Based on James’s writing process, which he describes in his Preface, you would not expect him to have any deep understanding of his characters. He says he (his host personality) doesn’t create them or invent what happens to them. They arrive in his mind as visions and apparitions, and then he watches to see what happens:


“It was as if they had simply, by an impulse of their own, floated into my ken, and all in response to my primary question: ‘Well, what will she [Isabel, who had arrived as a vision] do? Their answer seemed to be that if I would trust them they would show me; on which, with an urgent appeal to them to make it at least as interesting as they could, I trusted them” (1, p. 13).


What Isabel meditates about in Chapter 42 is that she is miserable in her marriage. She had misjudged the man she married. He hates her because she is not his puppet.


“She knew of no wrong she had done; he was not violent, he was not cruel: She simply believed he hated her” (1, p. 421). “The real offense, as she ultimately perceived, was her having a mind of her own at all. Her mind was to be his…Nothing was a pleasure to her now; how could anything be a pleasure to a woman who knew that she had thrown away her life?” (1, pp. 427-429).


Isabel’s interpretation of the failure of her marriage, based on the information then available to her, is valid. But the psychological explanation that James gives her for not having married the two men who had previously proposed to her is weak. He did not have a good explanation, because he didn’t understand where she was coming from.

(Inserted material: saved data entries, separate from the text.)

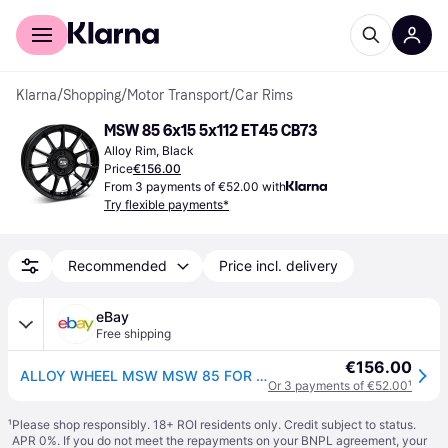
For shoppers
For business
Klarna
/
Shopping
/
Motor Transport
/
Car Rims
MSW 85 6x15 5x112 ET45 CB73
Alloy Rim, Black
Price
€156.00
From 3 payments of €52.00 with
Try flexible payments*
Recommended
Price incl. delivery
eBay
Free shipping
€156.00
ALLOY WHEEL MSW MSW 85 FOR MINI COOPER D 6X15 5X112 GLOSS BLACK A21
Or 3 payments of €52.00
¹
¹
Please shop responsibly. 18+ ROI residents only. Credit subject to status.
APR 0%. If you do not meet the repayments on your BNPL agreement, your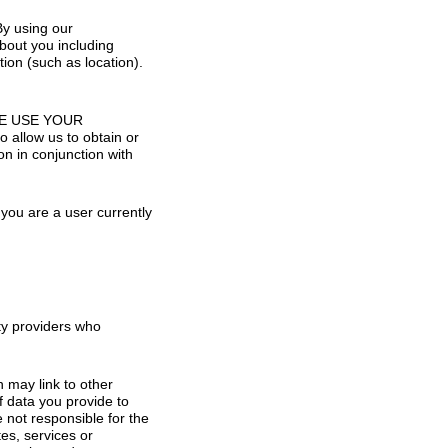
By using our
bout you including
ion (such as location).
O WE USE YOUR
low us to obtain or
n in conjunction with
you are a user currently
rty providers who
h may link to other
f data you provide to
e not responsible for the
tes, services or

James didn’t understand Isabel, because he (his host personality) didn’t create her. She had come to him as a vision or apparition. Who gave James his apparition? There are various speculations as to his outside inspirations. But outside sources did not give him a vision or apparition.


What inside source could there have been? An alternate personality, who may have been influenced by outside sources, presented James with a vision of Isabel. And then the narrators and characters, who were also alternate personalities (since they seemed to have minds of their own) carried on.


If you have a better way to explain the creative process that Henry James describes in his Preface, please submit your comments.


1. Henry James. The Portrait of a Lady [1881/1908]. Editing, Introduction, Notes by Roger Luckhurst. New York, Oxford University Press, 2009.